King County and the city of Seattle will make nearly $1.5 billion in upgrades to sewage and combined stormwater collection, piping and treatment under settlements with the Department of Justice and the EPA, to address raw sewage discharges and other alleged violations. King County will make improvements costing about $860 million and pay a $400,000 penalty. Seattle will spend about $600 million on upgrades and pay a $350,000 penalty.

The White House yesterday released the National Ocean Policy Implementation Plan, which the administration says will help coordinate the 27 federal agencies that enforce over 100 ocean-related laws, the Environmental News Service reports. President Obama issued the policy by executive order in July 2010. 

The House Subcommittee on Energy and Power voted 17 to 9 in favor of HR 3, the Northern Route Approval Act, which aims to speed up approvals for the Keystone XL pipeline. The full committee is due to vote on the bill today. But President Obama retains the final say on the pipeline’s northern leg because it crosses a federal border, the Hill says.

Sens. Jeanne Shaheen (D-NH) and Rob Portman (R-Ohio) are expected tomorrow to reintroduce a bipartisan energy efficiency bill, the Hill reports. The legislation is likely to focus on research and development funding, building codes, and incentives for industrial energy efficiency upgrades.

Sen. David Vitter (R-LA), the top Republican on the Environment and Public Works  Committee, has introduced the bipartisan North American Wetlands Conservation Extension Act, which would reauthorize the program to protect and restore wetlands in all 50 states through 2017. Authorization for the program expired at the end of fiscal year 2012, the committee said.

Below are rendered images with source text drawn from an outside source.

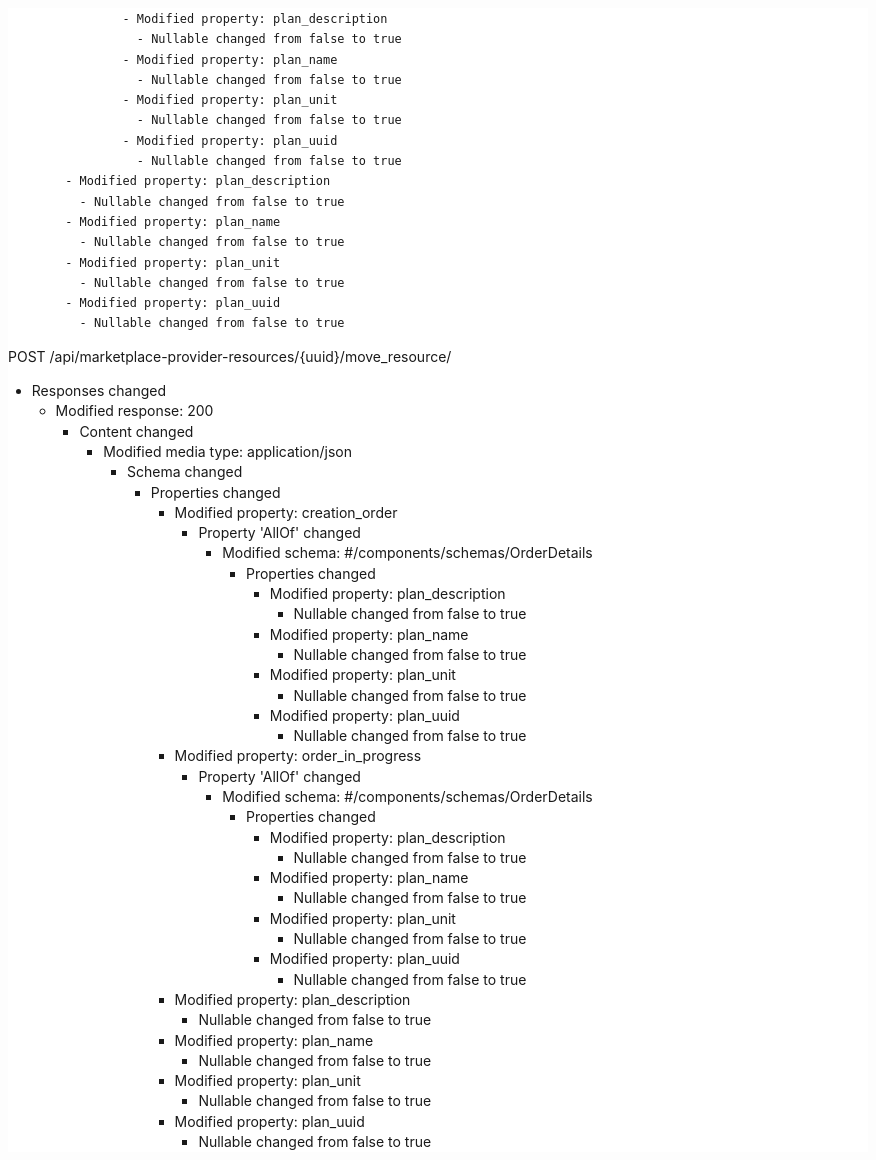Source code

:                     - Modified property: plan_description
                      - Nullable changed from false to true
                    - Modified property: plan_name
                      - Nullable changed from false to true
                    - Modified property: plan_unit
                      - Nullable changed from false to true
                    - Modified property: plan_uuid
                      - Nullable changed from false to true
            - Modified property: plan_description
              - Nullable changed from false to true
            - Modified property: plan_name
              - Nullable changed from false to true
            - Modified property: plan_unit
              - Nullable changed from false to true
            - Modified property: plan_uuid
              - Nullable changed from false to true

POST /api/marketplace-provider-resources/{uuid}/move_resource/

- Responses changed
  - Modified response: 200
    - Content changed
      - Modified media type: application/json
        - Schema changed
          - Properties changed
            - Modified property: creation_order
              - Property 'AllOf' changed
                - Modified schema: #/components/schemas/OrderDetails
                  - Properties changed
                    - Modified property: plan_description
                      - Nullable changed from false to true
                    - Modified property: plan_name
                      - Nullable changed from false to true
                    - Modified property: plan_unit
                      - Nullable changed from false to true
                    - Modified property: plan_uuid
                      - Nullable changed from false to true
            - Modified property: order_in_progress
              - Property 'AllOf' changed
                - Modified schema: #/components/schemas/OrderDetails
                  - Properties changed
                    - Modified property: plan_description
                      - Nullable changed from false to true
                    - Modified property: plan_name
                      - Nullable changed from false to true
                    - Modified property: plan_unit
                      - Nullable changed from false to true
                    - Modified property: plan_uuid
                      - Nullable changed from false to true
            - Modified property: plan_description
              - Nullable changed from false to true
            - Modified property: plan_name
              - Nullable changed from false to true
            - Modified property: plan_unit
              - Nullable changed from false to true
            - Modified property: plan_uuid
              - Nullable changed from false to true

The House Natural Resources Commitee’s subcommittee on public lands and environmental regulation will tomorrow hold a hearing on HR 657, the Grazing Improvement Act, which according to its sponsors would amend the Federal Land Policy and Management Act of 1976 to improve the management of grazing leases and permits. The subcommittee on fisheries, wildlife, oceans and insular affairs will tomorrow hold an oversight hearing on the president’s 2014 budget requests for the National Oceanic and Atmospheric Administration, the Council on Environmental Quality, the Office of Insular Affairs and the U.S. Fish and Wildlife Service.

Grain Processing Corporation, in Muscatine, Iowa, has agreed to pay a $129,000 penalty for violations of the federal Clean Water Act, the EPA said. The agency said the company’s violations included exceeding the effluent limitations for biochemical oxygen demand, total suspended solids, temperature, and pH; taking unrepresentative flow measurements; failing to conduct settleability tests; and failing to maintain all facilities and control systems in good working order.

The EPA has reached two settlements with Mark West Liberty Midstream & Resources and the Laurel Mountain Midstream Robin Hill facility, which agreed to improve operation of their natural gas facilities in western Pennsylvania. The agency alleged that the companies failed to comply with federal clean air regulations to prevent accidental releases of flammable substances.